The only species with the idiocy and shortsightedness to make a species go extinct, and the only species with the passionate pursuit knowledge to bring them back.
Does Mark Shuttleworth know about this?
-We clocked the Pyrenean Ibex at 30mph
-(looking horrified)You cloned a Pyrenean Ibex!?
Somehow, I don't think the Jurassic Park tag is completely accurate...
If we can put a man on the moon, why can't we shoot people for Apollo-related non-sequiturs?
Arrg. Mr. Pedantic here this AM. But this really isn't cloning. You still have the host egg's mitochondrial DNA (and various bits of other important things). And of course the obligate "now we can clone dinosaurs and woolly mammoths. A pox on Steven Spielberg.
If his noodliness had intended mankind to clone things, he would have just left us at the amoeba stage.
Faster! Faster! Faster would be better!
city living boy, but when did goats start laying eggs?
Wait a second. So these things went extinct just 10 years ago. Wouldn't it have been a lot easier (and cheaper) to, um, keep some of them alive instead of waiting until they died off? So if they do clone them and they live, how are they supposed to survive now when they couldn't survive just a decade ago?
Better known as 318230.
There was an article along these lines in New Scientist a couple of week ago, looking at the availability of DNA and the availability of modern host species. Some are fairly good, like tasmanian tigers, which have lots of tissue samples available and a good candidate for a host, the anything-but-extinct tasmanian devil. Marsupials also have very short gestation, with the embryo completing its development in the mother's pouch.
Other are farther out, like the dodo (no good DNA samples), the woolly rhinoceros (lots of DNA, the modern host is itself seriously endangered), and so on. One extinct species of armadillo would be the size of a VW Beetle. Even if you had DNA, no modern armadillo or related creature is anywhere nearly big enough.
...laura
> Better, stronger, faster.
Looking at its lifetime, we did a very very good job at the 'faster' part.
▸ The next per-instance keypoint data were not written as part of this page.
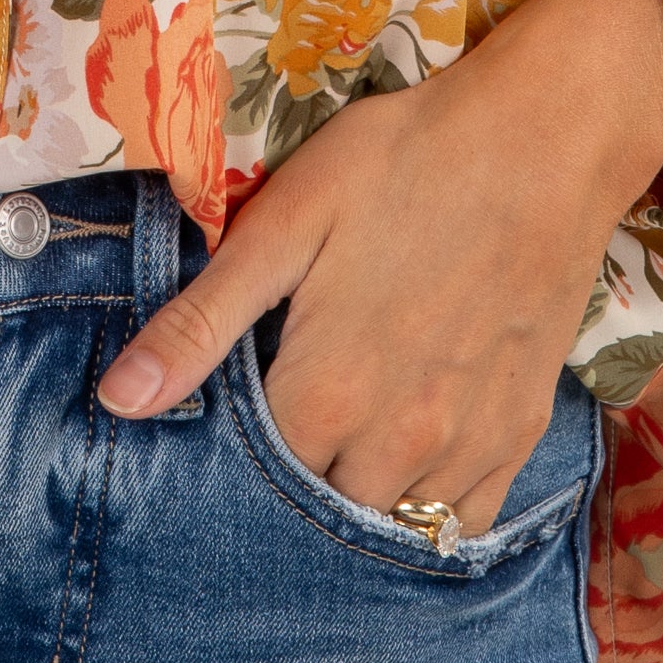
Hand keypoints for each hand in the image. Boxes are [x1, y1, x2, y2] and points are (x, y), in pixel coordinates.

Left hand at [98, 0, 662, 526]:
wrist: (544, 139)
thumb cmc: (402, 163)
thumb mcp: (283, 224)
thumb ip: (201, 323)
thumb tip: (118, 401)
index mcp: (322, 398)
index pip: (250, 480)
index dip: (231, 452)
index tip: (232, 411)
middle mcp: (394, 446)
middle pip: (319, 509)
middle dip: (293, 479)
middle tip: (290, 411)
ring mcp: (466, 447)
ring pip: (392, 522)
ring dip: (360, 495)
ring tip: (347, 435)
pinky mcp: (521, 432)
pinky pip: (468, 519)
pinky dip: (433, 505)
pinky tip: (414, 454)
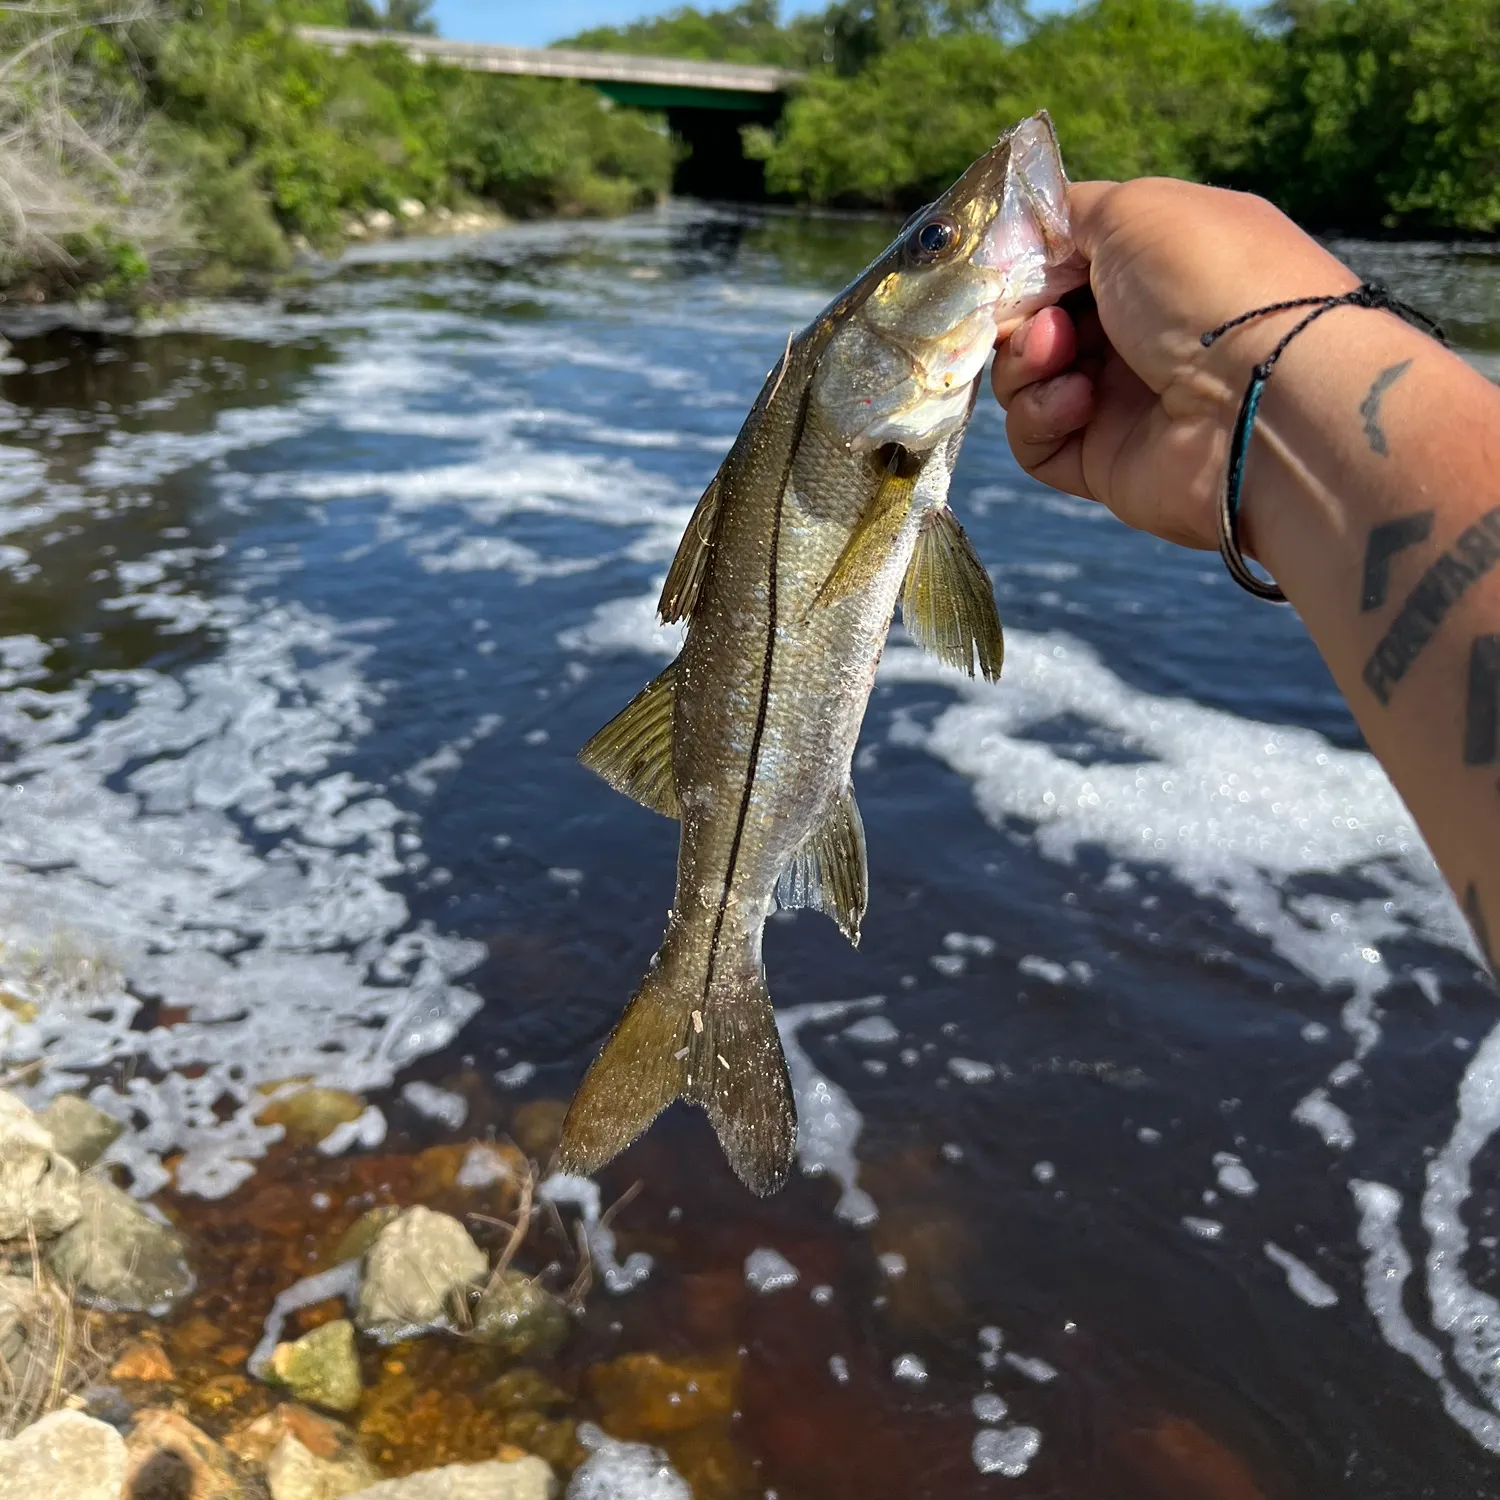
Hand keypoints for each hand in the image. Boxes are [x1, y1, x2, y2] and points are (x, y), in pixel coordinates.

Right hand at [990, 178, 1358, 552]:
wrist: (1260, 398)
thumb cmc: (1209, 284)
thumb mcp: (1136, 210)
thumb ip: (1067, 213)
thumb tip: (1018, 244)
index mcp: (1160, 262)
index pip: (1069, 258)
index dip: (1030, 259)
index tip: (1007, 262)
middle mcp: (1142, 329)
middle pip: (1038, 318)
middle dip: (1021, 312)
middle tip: (1035, 314)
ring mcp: (1122, 399)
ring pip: (1026, 379)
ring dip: (1025, 362)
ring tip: (1057, 354)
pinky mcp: (1103, 461)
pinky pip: (1036, 441)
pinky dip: (1038, 416)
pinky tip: (1076, 401)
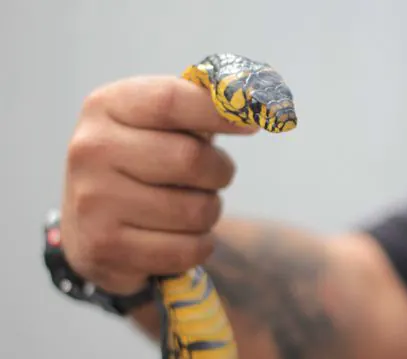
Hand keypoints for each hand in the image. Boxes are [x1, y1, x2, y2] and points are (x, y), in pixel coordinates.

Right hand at [61, 76, 257, 294]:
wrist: (91, 227)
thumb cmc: (142, 162)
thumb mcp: (157, 125)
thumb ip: (199, 106)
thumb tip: (254, 101)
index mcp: (105, 107)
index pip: (171, 100)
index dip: (220, 110)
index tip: (254, 121)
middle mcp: (91, 150)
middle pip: (191, 159)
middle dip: (220, 171)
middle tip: (217, 174)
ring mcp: (94, 201)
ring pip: (197, 210)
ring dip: (210, 211)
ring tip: (188, 205)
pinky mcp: (106, 247)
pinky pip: (188, 249)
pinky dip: (199, 244)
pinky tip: (178, 236)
The only species with the idiocy and shortsightedness to make a species go extinct,
Completely utterly wrong.
All species end up extinct. They are replaced by others which are more fit for the environment.
Deleted
There is no way cloning a single animal can be a viable method to reintroduce a species. The inbreeding necessary to maintain the line will eventually destroy its genetic health. Wild populations generally require 50 different animals in order to maintain the species' genetic viability. I would submit that in controlled laboratory environment, 32 specimens or 16 pairs would be the minimul viable population. http://www.eoearth.org/article/Minimum_viable_population_size/
Stay skeptical, my friends.
What's the point of reviving this species of Ibex, unless we also remove the conditions that caused it to go extinct in the first place? I'm guessing that condition is known by the name Homo sapiens?
It's guilt and sentimentalism driving this behavior, not pragmatism. Does anyone recall the movie "Silent Running"? We're continuing to motor headlong toward that consequence and not making the pragmatic changes necessary to avert it.
To hell with fighting global warming or terrorism: we need to be reversing human overpopulation, NOW, before Mother Nature finally finds a way to do it for us. Cloning a few members of this Ibex species is a waste of effort when the PROBLEM still exists and is GROWING. Are we going to put these Ibex in a space ark and fly them out to Jupiter?
Let's start by killing you off first.
Or to become extinct twice.
Assholes made the Ibex extinct... again.
Are we sure it's extinct? It may just be resting. Probably pining for the fjords.